US Stock Market Today: S&P 500 Slides Toward Second Weekly Decline Amid Earnings and AI Trade Moves

US Stock Markets Like Dow Jones and Russell 2000 Dip as Tech Sector Earnings Fall and Fed Policy Changes are Awaited
US Stock Market Today: S&P 500 Slides Toward Second Weekly Decline Amid Earnings and AI Trade Moves
Written By:
Kelvin Munene
Reviewed By:
Atchutanna Subodh
Published on

US equities traded unevenly on Friday after a volatile week shaped by geopolitics and earnings. The moves left the S&P 500 positioned for a second straight weekly decline.

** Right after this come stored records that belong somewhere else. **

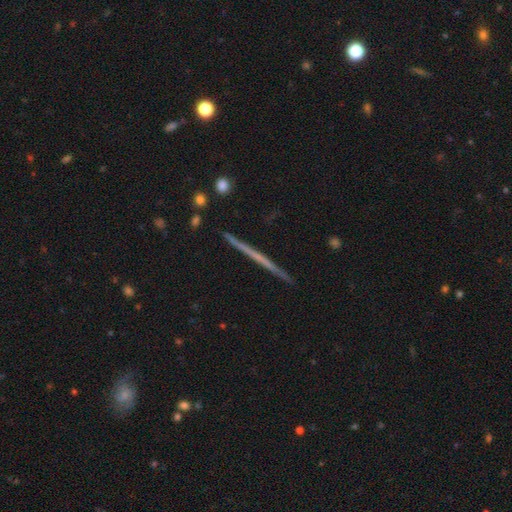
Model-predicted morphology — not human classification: featured or disk 67%, smooth 26%, star or artifact 6%. Down the decision tree: edge-on disk — yes (98%); edge-on bulge — none (80%); merging — none (92%).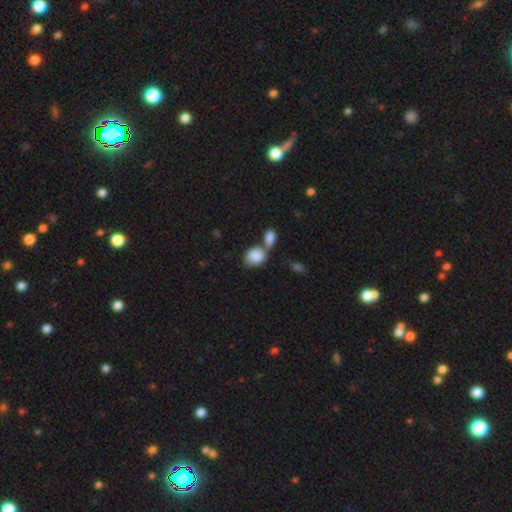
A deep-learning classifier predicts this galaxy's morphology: A smooth galaxy with no disk features (86%) that is in between round and cigar-shaped (54%). Merging: merger (56%).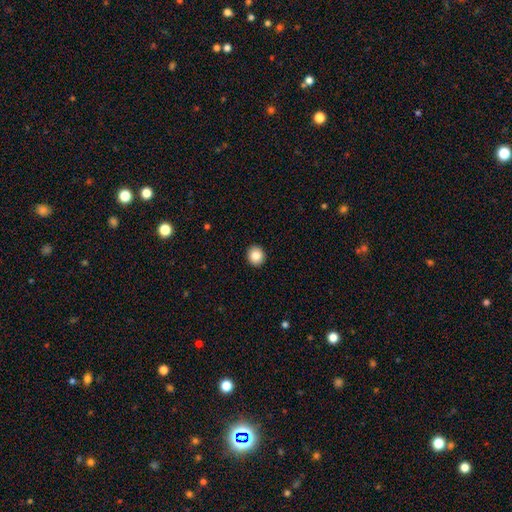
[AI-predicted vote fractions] smooth_or_featured: smooth (p=0.85) [alt: star or artifact p=0.09]
how_rounded: round (p=0.87) [alt: in between p=0.12]
merging: none (p=0.93) [alt: minor disturbance p=0.05]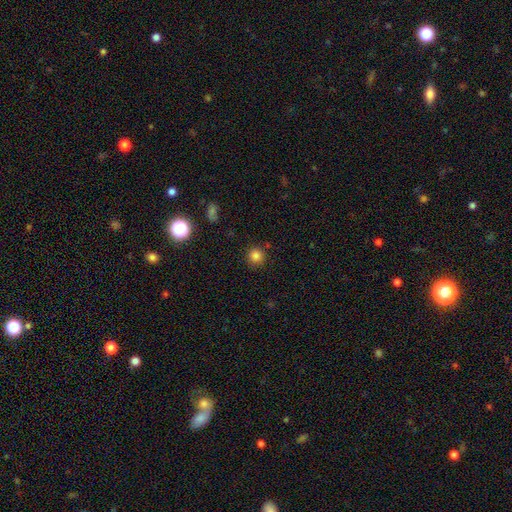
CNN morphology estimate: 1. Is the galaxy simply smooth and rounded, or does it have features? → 82% smooth, 14% star or artifact, 5% featured or disk.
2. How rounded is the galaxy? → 93% round, 6% in between, 1% cigar-shaped.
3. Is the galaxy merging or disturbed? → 87% none, 8% minor disturbance, 2% major disturbance, 2% merger.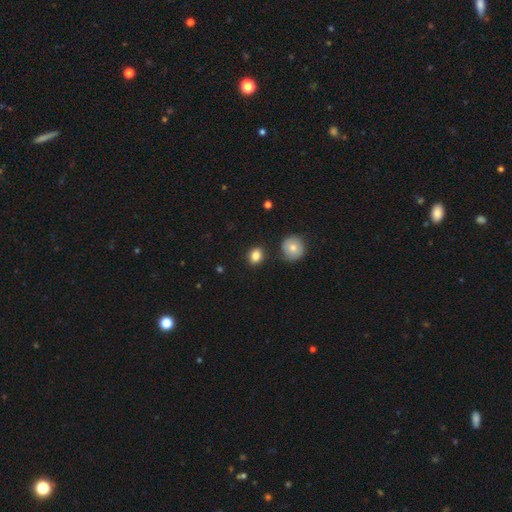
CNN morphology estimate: This appears to be a smooth galaxy with no disk features (85%) that is round (55%). Merging: none (85%).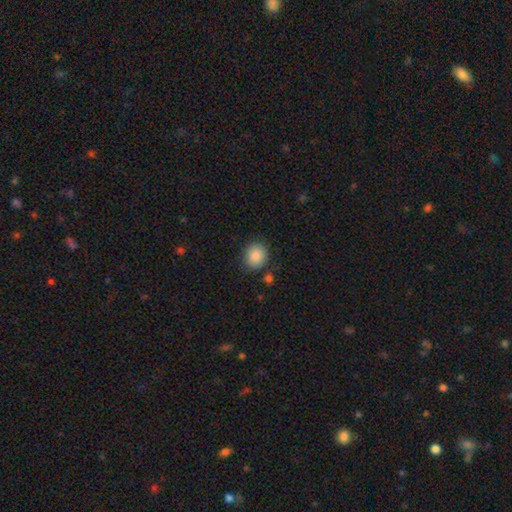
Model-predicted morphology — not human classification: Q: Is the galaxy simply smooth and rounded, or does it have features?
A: smooth — 88%.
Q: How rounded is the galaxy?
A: round — 72%.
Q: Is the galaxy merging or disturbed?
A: none — 83%.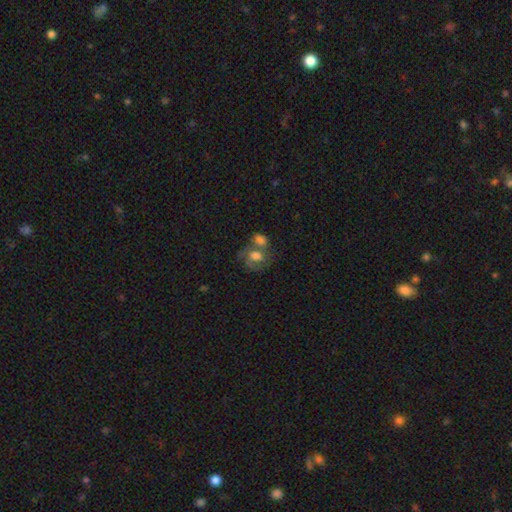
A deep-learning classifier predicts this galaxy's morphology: This is possibly a smooth galaxy (47%). Merging: possibly merger (47%).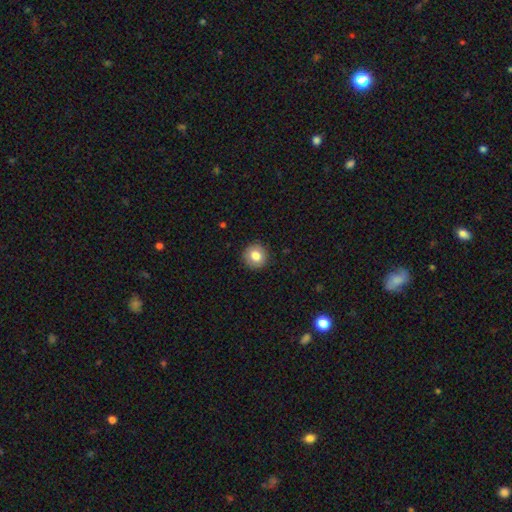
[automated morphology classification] This is clearly a smooth galaxy (81%). How rounded: clearly round (95%). Merging: clearly none (92%).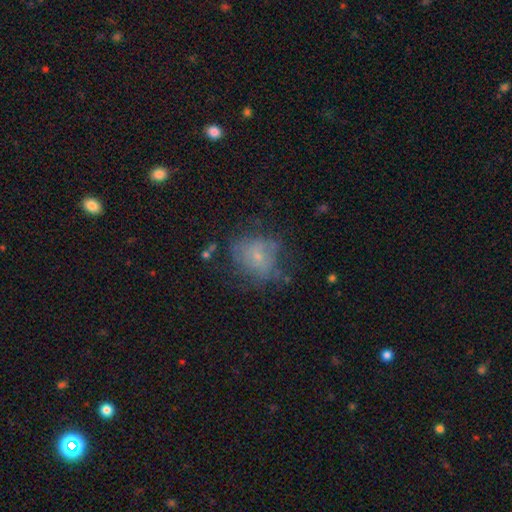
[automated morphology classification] smooth-or-featured: smooth: 46% | featured or disk: 32% | star or artifact: 22%
  merging: none: 61% | minor disturbance: 22% | major disturbance: 14% | merger: 3%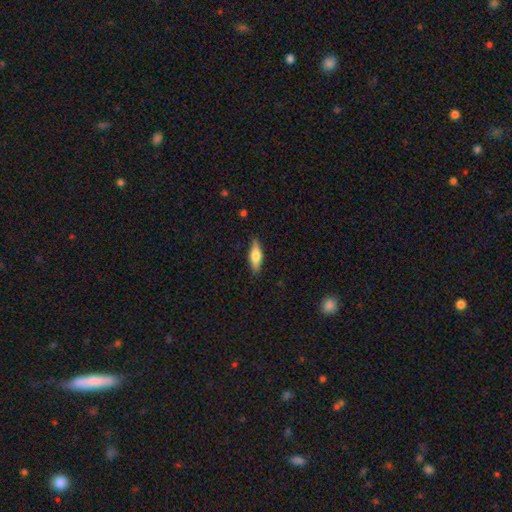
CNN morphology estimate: smooth_or_featured: smooth (p=0.54) [alt: featured or disk p=0.40]
how_rounded: cigar-shaped (p=0.49) [alt: in between p=0.48]
merging: none (p=0.86) [alt: minor disturbance p=0.11]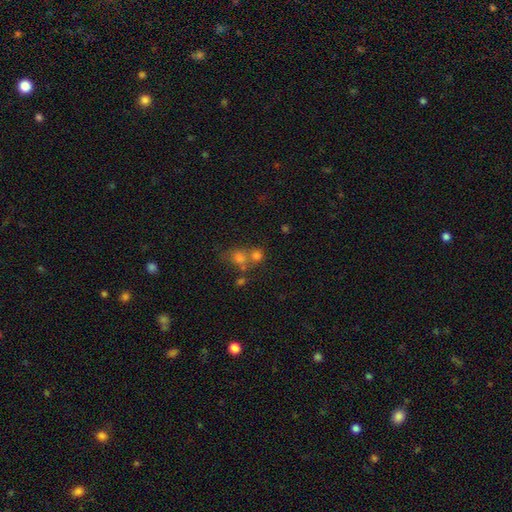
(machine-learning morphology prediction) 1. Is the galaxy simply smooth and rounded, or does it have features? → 64% smooth, 23% star or artifact, 13% featured or disk.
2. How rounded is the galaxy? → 79% round, 20% in between, 1% cigar-shaped.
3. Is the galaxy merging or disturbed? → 44% none, 43% merger, 8% minor disturbance, 5% major disturbance.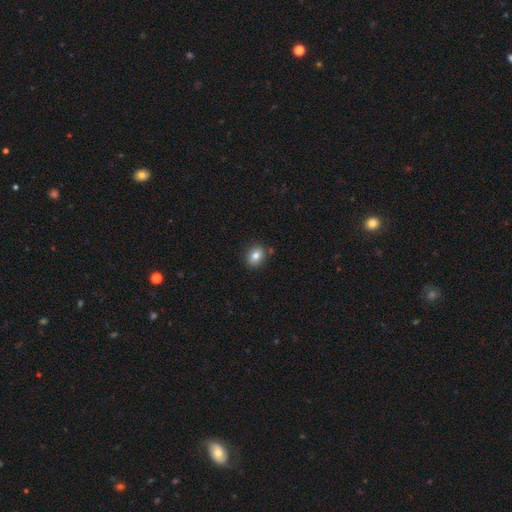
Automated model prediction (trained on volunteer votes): A smooth galaxy with no disk features (81%) that is in between round and cigar-shaped (53%). Merging: none (84%).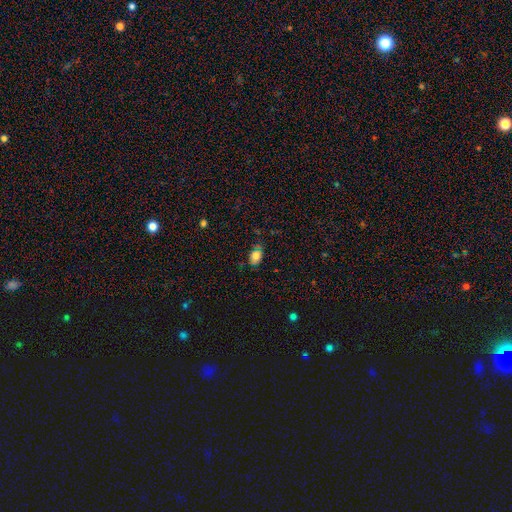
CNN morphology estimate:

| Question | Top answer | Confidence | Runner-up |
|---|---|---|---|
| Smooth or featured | smooth | 75% | featured or disk (15%) |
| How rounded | in between | 84% | round (14%) |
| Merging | none | 74% | minor disturbance (20%) |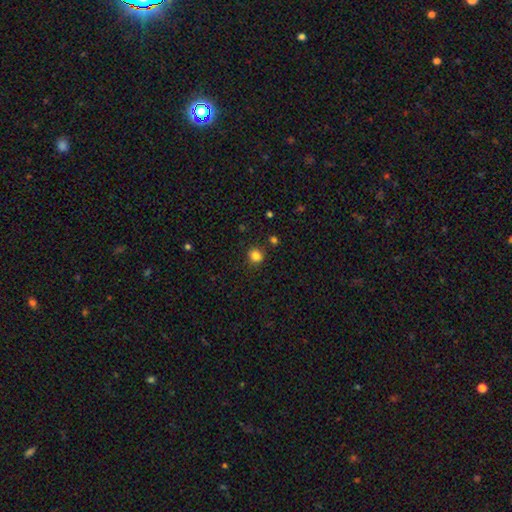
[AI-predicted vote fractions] Q: Smooth or featured?
A: smooth (83%); runner-up: star or artifact (13%)
Q: How rounded?
A: round (87%); runner-up: in between (13%)
Q: Merging?
A: none (86%); runner-up: minor disturbance (9%)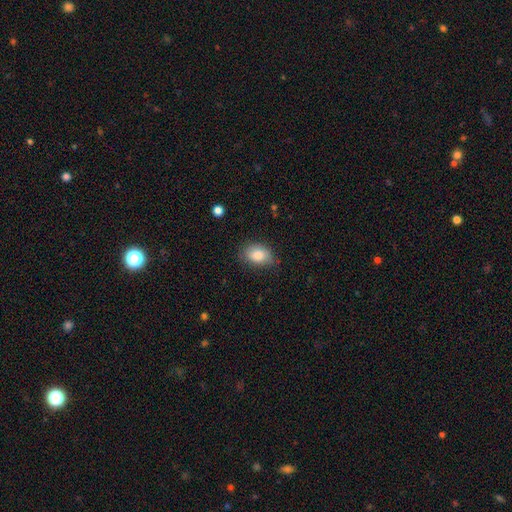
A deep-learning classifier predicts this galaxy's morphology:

Investors shifted attention back to corporate results and monetary policy as tariff fears eased. Flows data and chip-sector headlines added to the crosscurrents.

S&P 500 Weekly Decline Keeps Earnings and Fed Policy at the Center

The S&P 500 rose 0.3% as of 11:02 a.m. New York time, while the Nasdaq 100 gained 0.7%. Meanwhile, the Dow Jones Industrial Average fell 0.4%, and the Russell 2000 dropped 1%.

Markets also tracked global benchmarks. The MSCI World Index rose 0.3%, while the Stoxx Europe 600 held little changed.

Consumer data offered a steadier signal. The University of Michigan’s consumer sentiment index rose to 56.4 in January from 52.9 in December, according to the survey.

Director Joanne Hsu said the improvement was broad-based across groups. Still, she said sentiment stayed more than 20% below a year earlier, as consumers cited high prices and labor-market worries.

Interest rate markets showed limited movement ahead of next week’s Federal Reserve (Fed) meeting. The 10-year Treasury yield slipped one basis point to 4.24%, and the 2-year yield held near 3.60%.

NVIDIA H200 AI Chips Lift Megacaps as Intel Outlook Hits Semiconductor Sentiment

Chipmakers traded in opposite directions as investors weighed demand signals. NVIDIA rose 1.5% after Chinese officials told large technology firms they can prepare orders for NVIDIA’s H200 artificial intelligence (AI) chips.

The discussions suggested Beijing is close to approving imports needed to run AI systems. Consequently, megacaps outperformed, and the Bloomberg Magnificent 7 Total Return Index rose 1.6%.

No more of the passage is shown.